L’ouest du Labrador suspendu à une grève

 

La grève fut votée à 90% le 26 mars dernier par les 1,500 employés et membres de l’unité 5795 de l’USW (United Steelworkers), dont 1,300 à Labrador City et 200 à Sept-Îles.

Les négociations entre la compagnie minière IOC et le syndicat des travailleurs ont échoué sur deux points : L’augmentation salariale de 2,4% sur les cinq prochaines années jugée insuffisante et la proportion de 6% de personnels temporaires que le syndicat refuse, exigeant que tous les employés bénéficient des mêmes traitements de la convention collective.

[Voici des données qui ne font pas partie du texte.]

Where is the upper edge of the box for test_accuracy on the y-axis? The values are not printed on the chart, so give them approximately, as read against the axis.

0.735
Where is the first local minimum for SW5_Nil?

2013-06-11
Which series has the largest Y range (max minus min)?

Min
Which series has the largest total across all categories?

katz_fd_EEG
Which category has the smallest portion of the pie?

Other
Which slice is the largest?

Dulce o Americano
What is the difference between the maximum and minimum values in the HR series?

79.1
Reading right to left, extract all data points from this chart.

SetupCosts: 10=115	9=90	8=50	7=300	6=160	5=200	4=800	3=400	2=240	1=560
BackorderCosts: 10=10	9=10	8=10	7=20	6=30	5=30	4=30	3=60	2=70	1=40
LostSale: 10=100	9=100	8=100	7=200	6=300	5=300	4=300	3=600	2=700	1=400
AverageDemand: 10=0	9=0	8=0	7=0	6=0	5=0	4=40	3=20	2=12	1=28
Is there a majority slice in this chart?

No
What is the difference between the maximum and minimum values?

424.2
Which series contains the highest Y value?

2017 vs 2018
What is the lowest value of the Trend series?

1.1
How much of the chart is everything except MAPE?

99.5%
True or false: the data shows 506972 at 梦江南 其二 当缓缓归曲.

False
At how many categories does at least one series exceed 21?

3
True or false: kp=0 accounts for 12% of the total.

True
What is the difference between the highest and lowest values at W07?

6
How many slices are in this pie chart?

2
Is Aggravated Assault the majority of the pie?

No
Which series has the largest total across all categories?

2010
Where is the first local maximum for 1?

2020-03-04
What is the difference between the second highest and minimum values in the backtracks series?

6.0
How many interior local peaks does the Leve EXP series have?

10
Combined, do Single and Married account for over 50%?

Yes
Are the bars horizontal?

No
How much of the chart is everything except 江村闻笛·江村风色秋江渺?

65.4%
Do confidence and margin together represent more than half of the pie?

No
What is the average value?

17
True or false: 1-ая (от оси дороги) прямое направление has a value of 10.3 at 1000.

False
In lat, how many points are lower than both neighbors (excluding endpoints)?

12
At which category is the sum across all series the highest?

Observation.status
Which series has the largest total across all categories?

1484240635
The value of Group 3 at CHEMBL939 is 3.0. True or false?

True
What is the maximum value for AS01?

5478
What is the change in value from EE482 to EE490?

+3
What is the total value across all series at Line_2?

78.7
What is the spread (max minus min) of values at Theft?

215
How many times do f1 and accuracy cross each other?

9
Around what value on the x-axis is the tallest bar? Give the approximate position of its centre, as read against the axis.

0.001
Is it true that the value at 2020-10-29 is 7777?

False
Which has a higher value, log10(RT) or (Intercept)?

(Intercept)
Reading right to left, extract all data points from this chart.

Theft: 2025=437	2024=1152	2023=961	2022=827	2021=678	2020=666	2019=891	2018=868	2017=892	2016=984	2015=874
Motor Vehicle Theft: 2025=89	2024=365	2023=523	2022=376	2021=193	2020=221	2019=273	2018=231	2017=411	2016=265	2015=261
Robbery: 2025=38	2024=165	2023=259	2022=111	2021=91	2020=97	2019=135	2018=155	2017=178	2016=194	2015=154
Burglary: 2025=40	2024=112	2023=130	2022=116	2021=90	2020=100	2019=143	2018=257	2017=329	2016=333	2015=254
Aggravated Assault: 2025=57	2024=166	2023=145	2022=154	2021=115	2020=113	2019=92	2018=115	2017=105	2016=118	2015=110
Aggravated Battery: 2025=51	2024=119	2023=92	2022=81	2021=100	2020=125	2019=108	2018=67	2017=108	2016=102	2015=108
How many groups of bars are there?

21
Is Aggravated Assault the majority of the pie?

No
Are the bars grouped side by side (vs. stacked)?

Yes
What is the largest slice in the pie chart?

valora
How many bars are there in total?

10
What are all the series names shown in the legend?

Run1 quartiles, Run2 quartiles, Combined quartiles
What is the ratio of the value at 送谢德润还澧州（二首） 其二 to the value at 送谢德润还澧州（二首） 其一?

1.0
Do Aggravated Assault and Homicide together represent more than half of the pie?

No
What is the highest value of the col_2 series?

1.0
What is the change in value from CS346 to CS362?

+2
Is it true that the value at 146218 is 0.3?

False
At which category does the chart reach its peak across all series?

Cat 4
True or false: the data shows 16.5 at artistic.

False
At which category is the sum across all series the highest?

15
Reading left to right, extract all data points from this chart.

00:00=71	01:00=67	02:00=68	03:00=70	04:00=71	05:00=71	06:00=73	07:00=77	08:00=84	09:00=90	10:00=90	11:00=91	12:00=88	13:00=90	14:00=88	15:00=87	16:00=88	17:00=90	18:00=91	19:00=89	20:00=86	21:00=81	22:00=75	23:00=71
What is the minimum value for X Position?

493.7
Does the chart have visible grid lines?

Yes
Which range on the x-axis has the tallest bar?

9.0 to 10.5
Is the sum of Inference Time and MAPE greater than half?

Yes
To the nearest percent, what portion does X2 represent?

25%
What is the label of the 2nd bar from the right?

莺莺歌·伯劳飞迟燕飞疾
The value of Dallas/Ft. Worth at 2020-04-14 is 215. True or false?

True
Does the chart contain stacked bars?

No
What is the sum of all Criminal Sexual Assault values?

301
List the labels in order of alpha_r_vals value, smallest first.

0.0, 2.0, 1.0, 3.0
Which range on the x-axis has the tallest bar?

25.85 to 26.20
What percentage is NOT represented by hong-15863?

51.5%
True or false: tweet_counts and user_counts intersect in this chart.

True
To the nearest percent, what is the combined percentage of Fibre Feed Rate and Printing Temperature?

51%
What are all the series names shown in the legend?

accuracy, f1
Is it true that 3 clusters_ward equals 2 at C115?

La grève continue. Autant la communauté avait soutenu la décision de faire grève, autant elle s’inquiète des conséquences trop dommageables sur les conditions économiques générales.

La compagnie IOC durcit sa position en mettant en chômage tous ses employés à Sept-Îles n’ayant plus de minerai à transporter par train et par bateau. La compagnie a annoncé l’arrêt du programme de subvention communautaire (Community Investment program) ainsi que l’arrêt de la couverture médicale des employés en grève.

Toutes les entreprises de tous les secteurs d’activité ressentent une baisse importante de leurs revenus. Comme le disait Colin Vardy, l’ancien maire de Wabush, nous sommes une ville à un cheval (One horse town), pour dire combien toute l’économie de l’ouest du Labrador est fortement dépendante de l’unique mine en activité.

La chambre de commerce a réuni tous ses membres lundi 7 mars et a adressé une lettre à la compagnie IOC ainsi qu’au syndicat les exhortant à reprendre les négociations pour trouver un compromis qui mettrait fin à la dépression économique qui touche durement toute la communauté.

Les petites et moyennes entreprises sont les plus touchées n’ayant pas assez de ressources financières pour résister. On commence à noter des départs de travailleurs qualifiés vers d’autres provinces, notamment en Alberta, l’industrie pétrolière se remet à recruter.

Tout le monde redoute que la grève dure tout l’été, ce qui pourrait accélérer les départs de travailleurs et par suite de leurs familles.

La mine Scully que la compagnie TACORA devait redémarrer cet été est plus que jamais d’un intérêt vital pour notre région. Cette grève aura-t-elle une influence sur ce projet?

Personne n’ose avancer un pronostic, on ne peut qu’espérer une reprise du travail dans les prochains jours ou semaines.